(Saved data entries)

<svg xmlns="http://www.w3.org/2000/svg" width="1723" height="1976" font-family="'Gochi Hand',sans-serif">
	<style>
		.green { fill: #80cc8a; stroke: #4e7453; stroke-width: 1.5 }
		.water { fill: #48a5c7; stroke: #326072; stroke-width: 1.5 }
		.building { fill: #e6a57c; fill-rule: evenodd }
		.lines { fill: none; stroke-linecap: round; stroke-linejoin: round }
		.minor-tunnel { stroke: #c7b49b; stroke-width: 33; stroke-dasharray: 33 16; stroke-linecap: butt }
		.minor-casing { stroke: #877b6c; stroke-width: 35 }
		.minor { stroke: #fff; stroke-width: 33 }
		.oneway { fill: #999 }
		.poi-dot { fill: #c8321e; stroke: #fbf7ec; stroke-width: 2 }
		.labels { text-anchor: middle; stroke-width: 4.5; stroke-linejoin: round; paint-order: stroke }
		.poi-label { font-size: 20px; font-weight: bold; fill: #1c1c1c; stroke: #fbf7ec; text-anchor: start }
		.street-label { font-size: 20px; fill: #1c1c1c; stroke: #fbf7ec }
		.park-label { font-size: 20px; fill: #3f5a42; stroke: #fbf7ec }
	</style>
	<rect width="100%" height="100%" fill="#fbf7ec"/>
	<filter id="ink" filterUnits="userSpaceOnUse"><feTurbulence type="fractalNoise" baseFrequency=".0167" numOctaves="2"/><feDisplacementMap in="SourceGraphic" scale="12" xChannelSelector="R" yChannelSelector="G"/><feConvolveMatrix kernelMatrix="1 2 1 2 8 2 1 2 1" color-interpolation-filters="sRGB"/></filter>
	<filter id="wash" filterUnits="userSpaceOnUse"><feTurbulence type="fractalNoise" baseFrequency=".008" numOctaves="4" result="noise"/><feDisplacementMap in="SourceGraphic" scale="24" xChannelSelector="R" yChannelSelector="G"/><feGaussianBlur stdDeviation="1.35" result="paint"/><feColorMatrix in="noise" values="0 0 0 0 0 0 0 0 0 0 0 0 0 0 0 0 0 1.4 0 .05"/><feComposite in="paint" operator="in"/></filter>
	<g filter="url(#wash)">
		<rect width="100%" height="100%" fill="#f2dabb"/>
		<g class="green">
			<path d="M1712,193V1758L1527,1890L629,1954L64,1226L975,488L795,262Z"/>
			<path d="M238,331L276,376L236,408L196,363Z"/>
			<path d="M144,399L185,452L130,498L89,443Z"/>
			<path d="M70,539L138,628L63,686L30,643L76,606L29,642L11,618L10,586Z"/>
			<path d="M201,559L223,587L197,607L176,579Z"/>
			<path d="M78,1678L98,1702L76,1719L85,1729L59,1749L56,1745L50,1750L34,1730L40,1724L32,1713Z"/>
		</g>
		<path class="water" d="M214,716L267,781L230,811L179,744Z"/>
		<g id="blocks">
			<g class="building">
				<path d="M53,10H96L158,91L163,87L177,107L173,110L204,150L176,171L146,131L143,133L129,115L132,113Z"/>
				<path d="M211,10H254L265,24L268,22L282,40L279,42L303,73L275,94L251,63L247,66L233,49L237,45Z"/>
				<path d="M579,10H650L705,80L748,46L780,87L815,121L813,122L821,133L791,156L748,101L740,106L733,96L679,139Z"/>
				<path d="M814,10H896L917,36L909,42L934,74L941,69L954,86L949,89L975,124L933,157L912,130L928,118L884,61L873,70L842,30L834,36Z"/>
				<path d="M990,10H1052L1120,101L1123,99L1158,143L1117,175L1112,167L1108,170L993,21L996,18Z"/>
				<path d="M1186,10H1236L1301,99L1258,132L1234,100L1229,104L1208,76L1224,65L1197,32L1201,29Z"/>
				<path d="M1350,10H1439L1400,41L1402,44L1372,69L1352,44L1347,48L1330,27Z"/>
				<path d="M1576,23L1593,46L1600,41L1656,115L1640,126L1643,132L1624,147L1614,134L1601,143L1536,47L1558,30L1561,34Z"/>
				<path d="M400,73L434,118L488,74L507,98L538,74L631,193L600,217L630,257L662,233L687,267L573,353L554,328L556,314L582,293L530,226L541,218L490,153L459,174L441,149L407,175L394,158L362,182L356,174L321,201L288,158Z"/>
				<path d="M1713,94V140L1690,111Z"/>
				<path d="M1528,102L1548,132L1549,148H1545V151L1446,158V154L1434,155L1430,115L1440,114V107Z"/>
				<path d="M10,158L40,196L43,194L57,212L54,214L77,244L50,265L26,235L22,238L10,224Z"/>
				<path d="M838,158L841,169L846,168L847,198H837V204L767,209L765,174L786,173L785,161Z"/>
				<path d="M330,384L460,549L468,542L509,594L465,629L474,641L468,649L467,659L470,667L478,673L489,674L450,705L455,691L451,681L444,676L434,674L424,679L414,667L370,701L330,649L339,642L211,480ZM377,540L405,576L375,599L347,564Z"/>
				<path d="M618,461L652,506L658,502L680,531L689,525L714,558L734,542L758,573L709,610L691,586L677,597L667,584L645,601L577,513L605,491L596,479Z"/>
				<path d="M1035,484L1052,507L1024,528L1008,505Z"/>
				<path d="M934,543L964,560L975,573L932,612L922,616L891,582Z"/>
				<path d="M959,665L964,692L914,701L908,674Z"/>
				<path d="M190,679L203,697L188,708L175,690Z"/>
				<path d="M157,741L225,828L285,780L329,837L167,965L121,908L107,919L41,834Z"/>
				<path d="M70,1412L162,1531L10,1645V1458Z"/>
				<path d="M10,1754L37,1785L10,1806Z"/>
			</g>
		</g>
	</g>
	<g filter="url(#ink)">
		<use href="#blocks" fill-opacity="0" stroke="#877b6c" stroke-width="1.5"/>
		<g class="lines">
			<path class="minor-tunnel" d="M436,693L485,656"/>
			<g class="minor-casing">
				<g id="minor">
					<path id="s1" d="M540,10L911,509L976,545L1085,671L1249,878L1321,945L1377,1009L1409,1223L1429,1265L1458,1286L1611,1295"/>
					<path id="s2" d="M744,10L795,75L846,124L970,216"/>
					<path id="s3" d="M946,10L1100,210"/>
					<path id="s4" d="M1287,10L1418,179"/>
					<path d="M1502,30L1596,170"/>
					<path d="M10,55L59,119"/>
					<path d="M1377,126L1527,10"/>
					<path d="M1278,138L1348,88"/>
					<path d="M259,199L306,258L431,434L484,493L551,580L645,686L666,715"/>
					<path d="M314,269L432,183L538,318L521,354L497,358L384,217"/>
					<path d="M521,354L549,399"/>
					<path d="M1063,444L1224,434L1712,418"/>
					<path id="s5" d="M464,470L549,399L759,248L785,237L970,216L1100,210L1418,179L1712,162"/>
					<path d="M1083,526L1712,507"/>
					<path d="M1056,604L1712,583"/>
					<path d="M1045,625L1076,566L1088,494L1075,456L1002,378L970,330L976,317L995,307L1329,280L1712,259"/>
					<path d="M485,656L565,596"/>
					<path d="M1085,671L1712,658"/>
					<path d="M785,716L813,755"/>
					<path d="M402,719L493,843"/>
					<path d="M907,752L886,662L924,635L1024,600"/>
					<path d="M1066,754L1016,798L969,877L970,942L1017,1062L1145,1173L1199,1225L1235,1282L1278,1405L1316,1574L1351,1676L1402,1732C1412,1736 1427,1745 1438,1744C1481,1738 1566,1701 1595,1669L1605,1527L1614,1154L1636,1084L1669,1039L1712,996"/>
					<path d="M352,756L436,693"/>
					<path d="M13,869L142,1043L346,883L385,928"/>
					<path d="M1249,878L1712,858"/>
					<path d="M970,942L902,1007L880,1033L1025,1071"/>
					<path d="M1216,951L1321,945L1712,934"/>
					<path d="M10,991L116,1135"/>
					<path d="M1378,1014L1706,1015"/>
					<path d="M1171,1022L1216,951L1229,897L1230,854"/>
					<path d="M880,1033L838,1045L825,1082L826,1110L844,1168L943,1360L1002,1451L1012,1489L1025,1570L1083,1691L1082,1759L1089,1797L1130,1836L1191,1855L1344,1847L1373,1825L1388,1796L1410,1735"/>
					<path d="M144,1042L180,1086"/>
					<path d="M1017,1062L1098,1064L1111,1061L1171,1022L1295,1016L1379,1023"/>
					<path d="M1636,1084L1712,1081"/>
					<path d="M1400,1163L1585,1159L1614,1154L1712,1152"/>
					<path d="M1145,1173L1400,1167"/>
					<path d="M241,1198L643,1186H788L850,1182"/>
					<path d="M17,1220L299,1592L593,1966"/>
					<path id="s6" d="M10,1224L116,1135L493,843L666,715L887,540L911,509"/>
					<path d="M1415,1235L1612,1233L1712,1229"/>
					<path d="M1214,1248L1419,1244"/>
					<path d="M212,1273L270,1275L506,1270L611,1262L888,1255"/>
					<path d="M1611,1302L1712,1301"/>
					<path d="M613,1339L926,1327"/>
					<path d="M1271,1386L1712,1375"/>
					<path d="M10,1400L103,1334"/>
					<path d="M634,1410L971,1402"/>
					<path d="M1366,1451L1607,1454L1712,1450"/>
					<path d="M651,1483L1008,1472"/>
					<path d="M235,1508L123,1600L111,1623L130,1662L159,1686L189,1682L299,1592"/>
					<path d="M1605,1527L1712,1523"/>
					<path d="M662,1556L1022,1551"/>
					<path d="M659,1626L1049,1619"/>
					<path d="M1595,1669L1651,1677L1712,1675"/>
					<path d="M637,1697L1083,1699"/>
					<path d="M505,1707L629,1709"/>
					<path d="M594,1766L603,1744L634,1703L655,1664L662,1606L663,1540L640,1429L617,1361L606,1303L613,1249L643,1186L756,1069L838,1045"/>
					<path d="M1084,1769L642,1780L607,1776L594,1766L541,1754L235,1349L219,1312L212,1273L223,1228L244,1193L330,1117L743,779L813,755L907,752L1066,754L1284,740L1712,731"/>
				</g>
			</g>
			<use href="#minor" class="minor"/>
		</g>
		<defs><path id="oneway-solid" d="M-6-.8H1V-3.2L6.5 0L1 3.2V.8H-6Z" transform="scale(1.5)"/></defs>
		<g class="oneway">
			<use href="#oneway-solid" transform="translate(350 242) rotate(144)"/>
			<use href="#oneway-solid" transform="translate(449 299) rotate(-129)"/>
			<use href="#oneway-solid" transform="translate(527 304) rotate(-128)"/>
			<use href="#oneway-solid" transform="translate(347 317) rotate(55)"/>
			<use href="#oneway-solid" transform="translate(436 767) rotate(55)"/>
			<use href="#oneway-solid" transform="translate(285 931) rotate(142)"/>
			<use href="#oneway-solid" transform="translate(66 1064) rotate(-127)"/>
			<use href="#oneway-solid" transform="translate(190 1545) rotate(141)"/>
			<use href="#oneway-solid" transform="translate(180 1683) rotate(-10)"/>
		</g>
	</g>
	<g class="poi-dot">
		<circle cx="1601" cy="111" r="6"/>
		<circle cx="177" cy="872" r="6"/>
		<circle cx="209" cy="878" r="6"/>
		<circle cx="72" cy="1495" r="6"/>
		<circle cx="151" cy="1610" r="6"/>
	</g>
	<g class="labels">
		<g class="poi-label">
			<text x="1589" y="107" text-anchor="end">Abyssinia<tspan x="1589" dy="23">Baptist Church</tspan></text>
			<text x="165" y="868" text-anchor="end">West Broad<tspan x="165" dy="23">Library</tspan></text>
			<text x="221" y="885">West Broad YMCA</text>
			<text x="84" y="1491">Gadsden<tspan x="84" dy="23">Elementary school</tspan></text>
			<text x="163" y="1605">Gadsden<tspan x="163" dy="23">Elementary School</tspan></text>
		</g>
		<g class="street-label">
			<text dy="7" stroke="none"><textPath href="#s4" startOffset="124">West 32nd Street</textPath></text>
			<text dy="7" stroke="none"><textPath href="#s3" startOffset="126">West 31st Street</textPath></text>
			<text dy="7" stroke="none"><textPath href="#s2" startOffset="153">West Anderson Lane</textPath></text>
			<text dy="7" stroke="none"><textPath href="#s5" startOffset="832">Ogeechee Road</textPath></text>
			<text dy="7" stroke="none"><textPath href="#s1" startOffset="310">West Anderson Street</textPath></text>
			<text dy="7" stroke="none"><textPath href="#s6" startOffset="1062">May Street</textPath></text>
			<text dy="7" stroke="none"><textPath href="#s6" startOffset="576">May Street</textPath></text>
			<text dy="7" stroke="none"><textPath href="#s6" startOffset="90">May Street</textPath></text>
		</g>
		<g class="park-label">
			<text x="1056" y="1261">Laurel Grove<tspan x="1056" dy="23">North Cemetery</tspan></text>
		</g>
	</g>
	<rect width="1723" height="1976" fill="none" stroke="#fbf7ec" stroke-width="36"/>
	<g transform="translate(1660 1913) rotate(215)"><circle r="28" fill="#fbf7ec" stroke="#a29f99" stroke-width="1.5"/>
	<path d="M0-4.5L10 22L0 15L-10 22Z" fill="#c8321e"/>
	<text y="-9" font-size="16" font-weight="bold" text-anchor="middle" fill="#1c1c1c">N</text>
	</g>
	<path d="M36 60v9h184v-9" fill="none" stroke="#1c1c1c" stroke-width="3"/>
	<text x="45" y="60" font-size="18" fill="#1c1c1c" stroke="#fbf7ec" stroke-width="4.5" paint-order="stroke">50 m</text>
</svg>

Aim of the exercise:
Using the data above, reproduce exactly the lines between those holding "#80cc8a; stroke: #4e7453;" and "#877b6c; stroke-width: 35", inclusive, and no others.

Answer to this task:
		.green { fill: #80cc8a; stroke: #4e7453; stroke-width: 1.5 }
		.water { fill: #48a5c7; stroke: #326072; stroke-width: 1.5 }
		.building { fill: #e6a57c; fill-rule: evenodd }
		.lines { fill: none; stroke-linecap: round; stroke-linejoin: round }
		.minor-tunnel { stroke: #c7b49b; stroke-width: 33; stroke-dasharray: 33 16; stroke-linecap: butt }
		.minor-casing { stroke: #877b6c; stroke-width: 35 }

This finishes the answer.